Al Qaeda Red Tape Could Sink Padilla

(AP / CBS)
In the trial of terror suspect Jose Padilla yesterday, prosecutors for the U.S. government presented into evidence an alleged al Qaeda training camp application containing the finger prints of the Chicago native once accused of plotting to detonate a dirty bomb.

My first reaction as I read this news: So you have to fill out an application to join al Qaeda? It's one of those terms that seems strange on its surface, like "Paul Wolfowitz's girlfriend" (not that I'm surprised Wolfowitz has a love interest, but the term "girlfriend" more befits adolescents making out in a food court than two high-level civil servants).

So what's on this al Qaeda application? One of the top-notch producers at the CBS News Investigative Unit, Phil Hirschkorn, wrote a good blog entry on yesterday's proceedings and he's included a copy of the form with the government's translation. Among the questions: "What do you plan to do after your training?" where applicants can select either, "train and return," "jihad" (I'm assuming the most popular choice), or "work within a group." Al Qaeda also wants to know if "you have any advice for your Mujahideen brothers?"

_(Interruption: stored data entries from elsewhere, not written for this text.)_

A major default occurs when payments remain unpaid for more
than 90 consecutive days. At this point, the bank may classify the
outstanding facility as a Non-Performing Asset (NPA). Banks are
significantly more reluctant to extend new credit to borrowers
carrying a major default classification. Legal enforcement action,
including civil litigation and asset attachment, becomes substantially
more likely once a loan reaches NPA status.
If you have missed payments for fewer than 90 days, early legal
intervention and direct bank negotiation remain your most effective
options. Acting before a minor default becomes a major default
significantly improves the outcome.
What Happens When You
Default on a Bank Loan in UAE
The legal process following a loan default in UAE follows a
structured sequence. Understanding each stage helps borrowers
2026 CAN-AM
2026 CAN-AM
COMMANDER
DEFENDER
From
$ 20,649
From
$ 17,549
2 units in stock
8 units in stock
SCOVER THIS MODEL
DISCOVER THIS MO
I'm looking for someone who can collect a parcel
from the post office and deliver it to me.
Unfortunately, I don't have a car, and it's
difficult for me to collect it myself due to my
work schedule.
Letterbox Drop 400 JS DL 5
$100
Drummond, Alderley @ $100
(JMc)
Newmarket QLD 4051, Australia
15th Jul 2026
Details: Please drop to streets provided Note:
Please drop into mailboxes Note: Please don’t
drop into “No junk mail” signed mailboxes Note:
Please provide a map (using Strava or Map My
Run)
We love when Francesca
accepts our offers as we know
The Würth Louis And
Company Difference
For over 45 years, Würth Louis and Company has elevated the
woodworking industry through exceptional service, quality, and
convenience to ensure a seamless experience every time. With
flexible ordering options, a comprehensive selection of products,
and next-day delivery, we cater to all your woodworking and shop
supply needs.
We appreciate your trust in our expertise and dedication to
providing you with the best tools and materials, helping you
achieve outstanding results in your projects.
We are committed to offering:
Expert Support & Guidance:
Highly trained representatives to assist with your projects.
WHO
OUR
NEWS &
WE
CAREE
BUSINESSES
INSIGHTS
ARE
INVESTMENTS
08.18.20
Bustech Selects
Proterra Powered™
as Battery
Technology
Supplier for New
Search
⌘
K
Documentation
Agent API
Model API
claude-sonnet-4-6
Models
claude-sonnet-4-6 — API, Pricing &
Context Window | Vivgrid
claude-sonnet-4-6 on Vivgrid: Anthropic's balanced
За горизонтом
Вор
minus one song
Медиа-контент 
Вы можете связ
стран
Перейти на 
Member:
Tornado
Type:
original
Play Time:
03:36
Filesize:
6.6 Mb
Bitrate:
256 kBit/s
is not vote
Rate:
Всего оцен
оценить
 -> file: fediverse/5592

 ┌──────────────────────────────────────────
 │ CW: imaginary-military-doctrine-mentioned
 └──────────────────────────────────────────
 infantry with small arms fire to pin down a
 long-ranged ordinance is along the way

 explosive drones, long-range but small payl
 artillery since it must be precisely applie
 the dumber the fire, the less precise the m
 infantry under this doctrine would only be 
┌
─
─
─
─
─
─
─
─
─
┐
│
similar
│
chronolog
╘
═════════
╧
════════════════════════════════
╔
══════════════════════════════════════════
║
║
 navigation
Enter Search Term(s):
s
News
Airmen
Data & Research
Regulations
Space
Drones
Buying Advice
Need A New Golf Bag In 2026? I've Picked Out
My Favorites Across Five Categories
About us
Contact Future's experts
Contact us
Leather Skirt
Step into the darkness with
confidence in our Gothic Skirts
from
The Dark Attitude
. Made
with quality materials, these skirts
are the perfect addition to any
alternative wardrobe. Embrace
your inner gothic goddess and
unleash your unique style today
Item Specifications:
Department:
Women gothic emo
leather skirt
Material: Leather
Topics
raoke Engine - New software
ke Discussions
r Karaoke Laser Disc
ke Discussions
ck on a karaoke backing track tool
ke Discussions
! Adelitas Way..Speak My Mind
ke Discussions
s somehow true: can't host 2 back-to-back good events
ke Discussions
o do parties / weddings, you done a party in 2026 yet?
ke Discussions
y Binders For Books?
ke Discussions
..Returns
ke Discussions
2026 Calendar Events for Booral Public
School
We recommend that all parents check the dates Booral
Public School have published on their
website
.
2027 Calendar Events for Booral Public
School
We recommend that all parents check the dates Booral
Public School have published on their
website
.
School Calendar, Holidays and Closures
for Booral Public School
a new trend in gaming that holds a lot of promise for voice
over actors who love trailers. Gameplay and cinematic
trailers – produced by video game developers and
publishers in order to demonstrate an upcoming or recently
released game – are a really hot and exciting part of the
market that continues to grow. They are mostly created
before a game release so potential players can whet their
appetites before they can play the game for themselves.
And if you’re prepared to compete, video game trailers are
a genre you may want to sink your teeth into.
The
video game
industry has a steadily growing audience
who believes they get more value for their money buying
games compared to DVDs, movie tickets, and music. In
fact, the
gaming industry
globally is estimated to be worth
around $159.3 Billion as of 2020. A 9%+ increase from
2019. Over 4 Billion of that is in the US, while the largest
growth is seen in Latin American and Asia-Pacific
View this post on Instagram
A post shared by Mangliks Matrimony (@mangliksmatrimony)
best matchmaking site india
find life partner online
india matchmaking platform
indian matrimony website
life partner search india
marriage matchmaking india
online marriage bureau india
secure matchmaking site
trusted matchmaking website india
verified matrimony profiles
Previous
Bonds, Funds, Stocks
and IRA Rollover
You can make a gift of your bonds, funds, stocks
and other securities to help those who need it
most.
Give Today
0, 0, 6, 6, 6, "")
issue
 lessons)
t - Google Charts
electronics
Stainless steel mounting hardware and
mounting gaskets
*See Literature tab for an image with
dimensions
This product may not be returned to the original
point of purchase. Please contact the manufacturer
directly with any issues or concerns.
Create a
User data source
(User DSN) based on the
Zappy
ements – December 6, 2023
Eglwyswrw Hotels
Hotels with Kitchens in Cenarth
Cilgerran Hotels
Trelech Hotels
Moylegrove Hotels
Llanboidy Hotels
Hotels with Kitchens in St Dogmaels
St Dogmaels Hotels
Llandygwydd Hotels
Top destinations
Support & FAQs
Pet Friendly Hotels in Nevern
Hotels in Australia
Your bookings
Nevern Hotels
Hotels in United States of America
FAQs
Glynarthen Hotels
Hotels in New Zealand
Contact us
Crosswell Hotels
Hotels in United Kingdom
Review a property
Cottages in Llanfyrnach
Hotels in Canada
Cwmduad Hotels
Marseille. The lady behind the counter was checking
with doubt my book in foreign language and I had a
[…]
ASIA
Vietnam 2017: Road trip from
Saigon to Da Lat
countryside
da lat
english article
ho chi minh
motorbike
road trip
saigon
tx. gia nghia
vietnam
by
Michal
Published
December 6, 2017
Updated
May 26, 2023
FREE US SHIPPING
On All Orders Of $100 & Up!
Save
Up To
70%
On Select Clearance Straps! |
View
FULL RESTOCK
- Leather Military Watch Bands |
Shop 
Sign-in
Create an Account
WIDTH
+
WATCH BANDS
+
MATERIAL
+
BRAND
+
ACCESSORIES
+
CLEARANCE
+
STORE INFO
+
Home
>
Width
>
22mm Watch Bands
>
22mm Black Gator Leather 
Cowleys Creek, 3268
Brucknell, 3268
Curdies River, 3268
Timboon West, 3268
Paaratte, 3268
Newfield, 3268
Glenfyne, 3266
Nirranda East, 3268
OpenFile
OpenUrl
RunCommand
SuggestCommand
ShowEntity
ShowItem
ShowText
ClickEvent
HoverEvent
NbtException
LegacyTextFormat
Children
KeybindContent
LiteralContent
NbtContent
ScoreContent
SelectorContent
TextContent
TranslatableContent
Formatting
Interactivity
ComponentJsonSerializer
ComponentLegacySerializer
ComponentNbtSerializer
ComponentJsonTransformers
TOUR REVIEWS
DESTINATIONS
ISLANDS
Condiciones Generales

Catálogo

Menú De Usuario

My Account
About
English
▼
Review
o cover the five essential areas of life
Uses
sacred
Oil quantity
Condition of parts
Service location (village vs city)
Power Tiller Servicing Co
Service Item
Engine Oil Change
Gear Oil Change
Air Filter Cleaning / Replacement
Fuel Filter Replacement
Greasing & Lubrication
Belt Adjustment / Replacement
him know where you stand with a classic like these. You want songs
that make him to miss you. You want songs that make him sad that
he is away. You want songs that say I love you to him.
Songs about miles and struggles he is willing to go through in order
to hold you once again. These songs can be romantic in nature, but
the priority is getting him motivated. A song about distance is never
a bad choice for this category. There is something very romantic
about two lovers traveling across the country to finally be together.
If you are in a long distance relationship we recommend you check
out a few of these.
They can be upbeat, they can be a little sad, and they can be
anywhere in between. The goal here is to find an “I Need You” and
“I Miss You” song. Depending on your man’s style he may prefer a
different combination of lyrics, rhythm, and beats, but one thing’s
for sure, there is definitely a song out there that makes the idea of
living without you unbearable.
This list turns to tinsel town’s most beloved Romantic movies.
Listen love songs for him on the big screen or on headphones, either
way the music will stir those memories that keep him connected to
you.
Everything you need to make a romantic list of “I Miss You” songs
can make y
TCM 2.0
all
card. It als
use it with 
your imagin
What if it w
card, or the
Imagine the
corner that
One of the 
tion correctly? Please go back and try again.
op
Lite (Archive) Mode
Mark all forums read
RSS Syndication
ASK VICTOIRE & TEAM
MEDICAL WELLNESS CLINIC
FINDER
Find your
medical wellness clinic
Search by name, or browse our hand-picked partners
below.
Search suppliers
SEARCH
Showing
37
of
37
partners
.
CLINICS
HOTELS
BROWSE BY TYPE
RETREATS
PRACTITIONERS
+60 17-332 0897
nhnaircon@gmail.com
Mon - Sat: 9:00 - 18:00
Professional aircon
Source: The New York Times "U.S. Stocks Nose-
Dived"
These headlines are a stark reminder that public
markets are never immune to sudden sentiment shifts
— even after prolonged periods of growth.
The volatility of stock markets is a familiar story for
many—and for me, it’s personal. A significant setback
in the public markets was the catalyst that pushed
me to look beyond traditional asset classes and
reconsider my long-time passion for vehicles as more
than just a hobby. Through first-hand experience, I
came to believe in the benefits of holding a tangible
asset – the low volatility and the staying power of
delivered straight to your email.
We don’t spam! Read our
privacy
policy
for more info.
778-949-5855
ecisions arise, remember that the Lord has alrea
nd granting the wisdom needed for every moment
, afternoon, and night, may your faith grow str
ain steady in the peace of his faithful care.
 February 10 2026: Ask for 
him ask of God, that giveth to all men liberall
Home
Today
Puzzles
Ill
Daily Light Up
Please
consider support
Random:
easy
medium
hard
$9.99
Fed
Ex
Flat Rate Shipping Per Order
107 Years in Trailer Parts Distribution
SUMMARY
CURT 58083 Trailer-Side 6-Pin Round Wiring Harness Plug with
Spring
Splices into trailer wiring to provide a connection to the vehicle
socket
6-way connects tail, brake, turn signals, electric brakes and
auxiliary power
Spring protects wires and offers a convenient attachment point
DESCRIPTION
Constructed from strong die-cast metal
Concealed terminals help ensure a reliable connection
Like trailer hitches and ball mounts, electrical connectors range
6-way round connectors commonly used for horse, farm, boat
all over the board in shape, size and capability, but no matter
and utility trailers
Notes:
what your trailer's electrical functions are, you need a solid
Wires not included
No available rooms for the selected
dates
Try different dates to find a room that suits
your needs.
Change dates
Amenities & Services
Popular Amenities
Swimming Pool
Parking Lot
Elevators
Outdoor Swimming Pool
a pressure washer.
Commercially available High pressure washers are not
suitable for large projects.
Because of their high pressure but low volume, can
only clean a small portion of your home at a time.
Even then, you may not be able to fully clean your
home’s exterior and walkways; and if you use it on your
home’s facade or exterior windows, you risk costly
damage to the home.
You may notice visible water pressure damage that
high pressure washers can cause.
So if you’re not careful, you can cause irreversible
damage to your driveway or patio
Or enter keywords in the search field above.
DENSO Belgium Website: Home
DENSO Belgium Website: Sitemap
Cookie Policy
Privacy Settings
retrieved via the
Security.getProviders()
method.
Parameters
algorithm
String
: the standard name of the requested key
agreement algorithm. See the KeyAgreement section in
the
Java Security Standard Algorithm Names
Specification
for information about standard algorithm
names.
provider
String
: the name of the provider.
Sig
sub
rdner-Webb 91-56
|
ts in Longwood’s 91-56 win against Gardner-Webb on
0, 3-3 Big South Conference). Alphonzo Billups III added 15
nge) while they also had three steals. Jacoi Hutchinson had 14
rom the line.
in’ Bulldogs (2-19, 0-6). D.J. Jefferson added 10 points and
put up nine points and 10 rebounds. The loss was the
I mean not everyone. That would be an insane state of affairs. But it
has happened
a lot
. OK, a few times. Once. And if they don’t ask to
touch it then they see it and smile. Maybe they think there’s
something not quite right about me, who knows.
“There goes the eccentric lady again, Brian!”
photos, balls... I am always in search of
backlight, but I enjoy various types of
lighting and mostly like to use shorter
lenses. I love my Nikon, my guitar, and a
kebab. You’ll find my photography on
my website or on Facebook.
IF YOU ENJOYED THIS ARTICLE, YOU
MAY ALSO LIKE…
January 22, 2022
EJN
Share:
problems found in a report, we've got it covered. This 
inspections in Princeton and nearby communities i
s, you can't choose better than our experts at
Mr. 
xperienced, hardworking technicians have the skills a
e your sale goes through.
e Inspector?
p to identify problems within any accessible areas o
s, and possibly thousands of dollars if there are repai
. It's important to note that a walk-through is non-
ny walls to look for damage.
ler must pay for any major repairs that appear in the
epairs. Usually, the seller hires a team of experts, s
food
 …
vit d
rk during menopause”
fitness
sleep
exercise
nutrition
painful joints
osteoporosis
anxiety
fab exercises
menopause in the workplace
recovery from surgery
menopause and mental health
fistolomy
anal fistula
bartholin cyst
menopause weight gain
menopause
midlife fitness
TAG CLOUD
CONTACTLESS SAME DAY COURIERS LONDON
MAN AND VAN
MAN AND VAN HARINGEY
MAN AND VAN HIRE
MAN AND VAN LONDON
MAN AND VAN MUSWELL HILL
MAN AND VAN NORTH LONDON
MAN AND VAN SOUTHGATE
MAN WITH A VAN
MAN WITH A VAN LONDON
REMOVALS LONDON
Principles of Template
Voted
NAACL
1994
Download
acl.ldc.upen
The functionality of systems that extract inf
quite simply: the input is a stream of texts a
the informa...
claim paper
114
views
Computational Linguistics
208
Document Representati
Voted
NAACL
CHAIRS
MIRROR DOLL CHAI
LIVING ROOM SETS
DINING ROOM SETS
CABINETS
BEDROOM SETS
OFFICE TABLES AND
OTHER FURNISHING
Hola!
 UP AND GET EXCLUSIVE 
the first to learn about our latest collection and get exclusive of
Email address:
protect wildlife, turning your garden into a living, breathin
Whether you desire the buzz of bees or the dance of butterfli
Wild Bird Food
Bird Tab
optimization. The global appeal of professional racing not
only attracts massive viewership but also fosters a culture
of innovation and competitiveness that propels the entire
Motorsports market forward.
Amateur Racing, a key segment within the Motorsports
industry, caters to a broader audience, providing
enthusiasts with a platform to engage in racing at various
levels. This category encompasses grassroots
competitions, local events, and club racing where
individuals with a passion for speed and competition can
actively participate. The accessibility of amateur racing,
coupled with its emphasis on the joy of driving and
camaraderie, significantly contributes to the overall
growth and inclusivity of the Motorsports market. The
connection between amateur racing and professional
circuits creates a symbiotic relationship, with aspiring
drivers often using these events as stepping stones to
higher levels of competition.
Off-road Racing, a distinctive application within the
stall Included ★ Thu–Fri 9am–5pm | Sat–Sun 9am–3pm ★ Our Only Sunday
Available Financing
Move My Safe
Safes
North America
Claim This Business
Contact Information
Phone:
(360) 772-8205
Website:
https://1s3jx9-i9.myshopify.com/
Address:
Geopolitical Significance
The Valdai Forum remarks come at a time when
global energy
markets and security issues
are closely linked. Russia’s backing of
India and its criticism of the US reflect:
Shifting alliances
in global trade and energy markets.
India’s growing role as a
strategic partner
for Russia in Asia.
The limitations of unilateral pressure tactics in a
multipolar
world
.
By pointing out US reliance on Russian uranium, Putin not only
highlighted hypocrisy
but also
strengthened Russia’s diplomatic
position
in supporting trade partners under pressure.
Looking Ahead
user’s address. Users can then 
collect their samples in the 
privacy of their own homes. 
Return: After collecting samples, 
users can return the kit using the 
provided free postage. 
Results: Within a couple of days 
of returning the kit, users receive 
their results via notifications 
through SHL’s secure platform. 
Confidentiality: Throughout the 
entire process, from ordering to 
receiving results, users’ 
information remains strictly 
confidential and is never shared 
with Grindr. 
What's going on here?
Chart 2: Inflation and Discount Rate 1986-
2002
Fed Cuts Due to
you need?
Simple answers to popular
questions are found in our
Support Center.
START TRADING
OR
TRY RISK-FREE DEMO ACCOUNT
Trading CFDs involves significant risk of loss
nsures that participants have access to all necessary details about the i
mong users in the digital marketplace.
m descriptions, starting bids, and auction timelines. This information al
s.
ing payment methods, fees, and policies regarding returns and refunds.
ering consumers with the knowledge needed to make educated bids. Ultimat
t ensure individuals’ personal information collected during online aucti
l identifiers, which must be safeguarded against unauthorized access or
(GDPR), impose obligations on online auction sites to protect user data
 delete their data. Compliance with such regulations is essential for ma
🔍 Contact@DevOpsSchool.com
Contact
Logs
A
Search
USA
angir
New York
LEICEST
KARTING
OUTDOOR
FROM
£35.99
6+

Apparently, flying thousands of miles and tracking through the rugged Afghan countryside to a terrorist safe house isn't enough to convince al Qaeda an applicant is serious about jihad. They want it in writing. At the end of the form there's a pledge that every word on the form is correct, "as Allah as my witness." Call it terror cell red tape. And this bureaucracy could help bring down al Qaeda.